All of a sudden, we find ourselves in a situation where a meaningful "product" exists. We can even "divide", because given $a \mid c$, we can recover $b := \dfrac c a$ as the coproduct over those $d$ such that $a \otimes d \mid c$. Naturally, then, $a \otimes b = c$.

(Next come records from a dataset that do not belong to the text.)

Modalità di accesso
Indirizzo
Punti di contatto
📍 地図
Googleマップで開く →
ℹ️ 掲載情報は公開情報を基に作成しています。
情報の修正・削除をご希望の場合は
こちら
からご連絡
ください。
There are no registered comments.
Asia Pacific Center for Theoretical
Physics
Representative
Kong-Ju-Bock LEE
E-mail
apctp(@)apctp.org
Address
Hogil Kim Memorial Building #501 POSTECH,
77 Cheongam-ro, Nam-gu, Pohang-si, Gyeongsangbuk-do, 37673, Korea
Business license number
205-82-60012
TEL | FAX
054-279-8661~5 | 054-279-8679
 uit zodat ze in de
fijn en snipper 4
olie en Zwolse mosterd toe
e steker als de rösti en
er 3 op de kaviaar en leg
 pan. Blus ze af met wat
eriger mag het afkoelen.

In standard categorical notation, we can then write the desired identity as: $$a \otimes b = (a + b) \otimes (a \times b)$$

Answer 2

In fact, every partially ordered set can be viewed as a category in the way you describe; your example is obtained by applying this construction to the poset $(\mathbb{Z}_{\geq 1},\mid)$. This process always turns meets into products and joins into coproducts. So your observations are essentially the fact that $\mathrm{gcd}$ is the meet in $(\mathbb{Z}_{\geq 1},\mid)$ and $\mathrm{lcm}$ is the join.

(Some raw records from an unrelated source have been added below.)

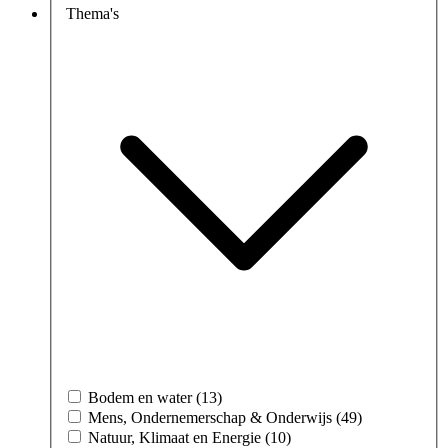
Thema's
Bodem en water (13)
Mens, Ondernemerschap & Onderwijs (49)
Natuur, Klimaat en Energie (10)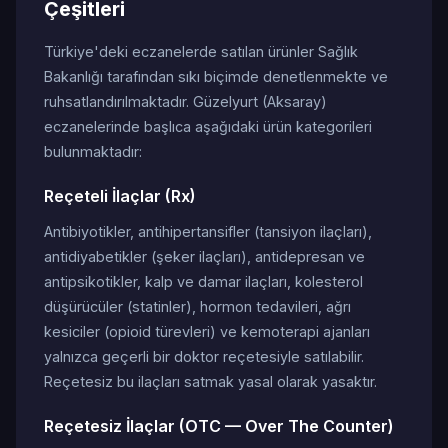
Çeşitleri
Türkiye'deki eczanelerde satılan ürünler Sağlık
Bakanlığı tarafından sıkı biçimde denetlenmekte ve
ruhsatlandırılmaktadır. Güzelyurt (Aksaray)
eczanelerinde başlıca aşağıdaki ürün kategorileri
bulunmaktadır:
Reçeteli İlaçlar (Rx)
Antibiyotikler, antihipertansifler (tansiyon ilaçları),
antidiyabetikler (şeker ilaçları), antidepresan ve
antipsikotikler, kalp ve damar ilaçları, kolesterol
düşürücüler (statinler), hormon tedavileri, ağrı
kesiciler (opioid türevleri) ve kemoterapi ajanları
yalnızca geçerli bir doktor reçetesiyle satılabilir.
Reçetesiz bu ilaçları satmak yasal olarak yasaktır.
Reçetesiz İlaçlar (OTC — Over The Counter)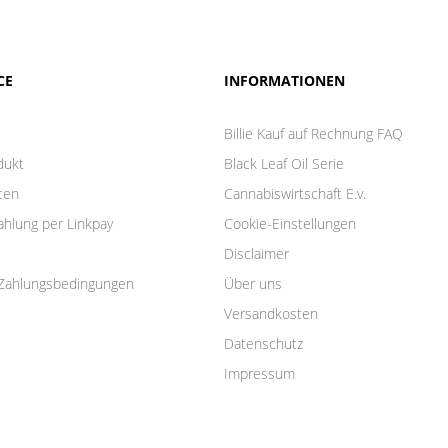
CE
INFORMATIONEN
Billie Kauf auf Rechnung FAQ
dukt
Black Leaf Oil Serie
ten
Cannabiswirtschaft E.v.
ahlung per Linkpay
Cookie-Einstellungen
Disclaimer
Zahlungsbedingungen
Über uns
Versandkosten
Datenschutz
Impressum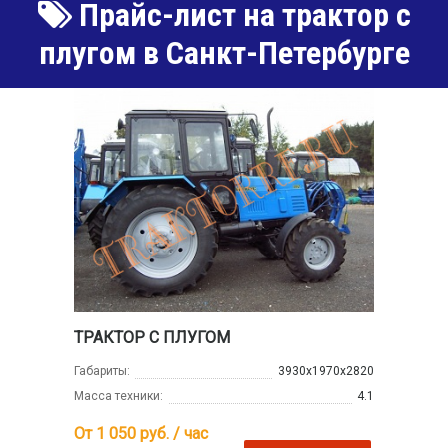
Прайс-лист на трактор с
плугом в Санкт-Петербурге
ТРАКТОР С ПЛУГОМ
Габариты:
3930х1970х2820
Масса техники:
4.1
От 1 050
руб. / час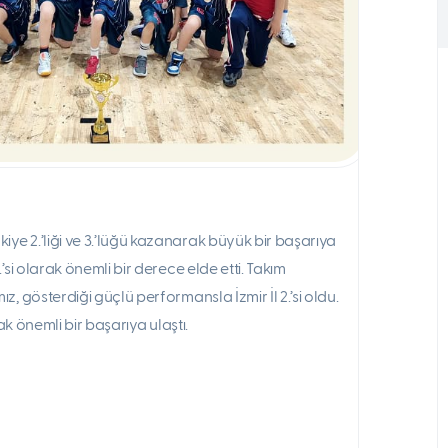
e 2.’liği ve 3.’lüğü kazanarak büyük bir başarıya
si olarak önemli bir derece elde etti. Takım
 gösterdiği güçlü performansla İzmir İl 2.’si oldu.
k önemli bir başarıya ulaştı.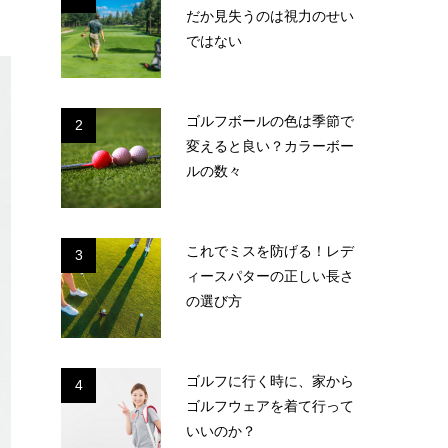
だか見失うのは視力のせい
ではない
ゴルフボールの色は季節で
2
変えると良い？カラーボー
ルの数々
これでミスを防げる！レデ
3
ィースパターの正しい長さ
の選び方
ゴルフに行く時に、家から
4
ゴルフウェアを着て行って
いいのか？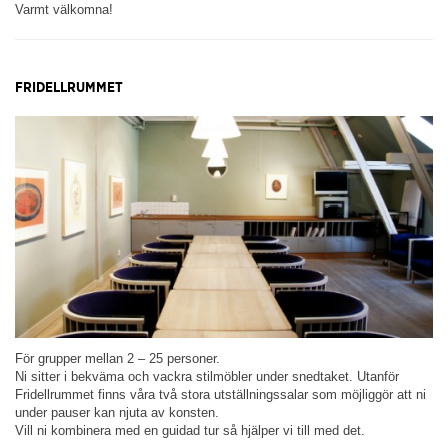
Varmt välkomna!
FRIDELLRUMMET
För grupper mellan 2 – 25 personer.
Ni sitter i bekväma och vackra stilmöbler under snedtaket. Utanför
Fridellrummet finns våra två stora utställningssalar som möjliggör att ni
under pauser kan njuta av konsten.
Vill ni kombinera med en guidad tur så hjälper vi till med det.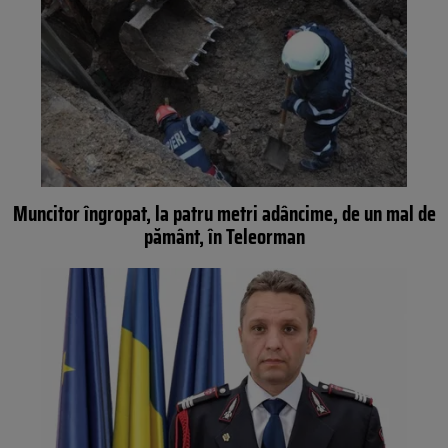
Muncitor îngropat, la patru metri adâncime, de un mal de
pământ, în Teleorman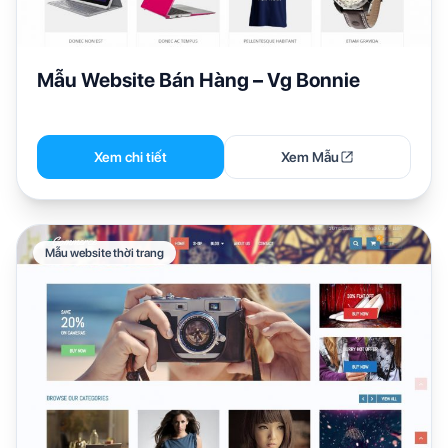
Mẫu Website Bán Hàng – Vg Bonnie
Xem chi tiết
Xem Mẫu
Mẫu website thời trang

As far as I can tell, there's no truly sensible way to recover the multiplicative structure of $\mathbb{Z}_{\geq 1}$ from the poset $(\mathbb{Z}_{\geq 1},\mid)$ alone. The problem is that there are certain distinguished chains in $(\mathbb{Z}_{\geq 1},\mid),$ namely those of the form $\{n^k \mid k \in \mathbb{Z}_{\geq 0}\}.$ Speaking vaguely: if you know these, there's a sensible way to recover the multiplicative structure. But the poset $(\mathbb{Z}_{\geq 1},\mid)$ alone doesn't "know" these.

Note that, if we identify each element of $\mathbb{Z}_{\geq 1}$ with its multiset of prime factors, then the identity you're interested in becomes:

$$A+B = (A \cup B) + (A \cap B)$$

(in multiset notation), which makes it really obvious why its true!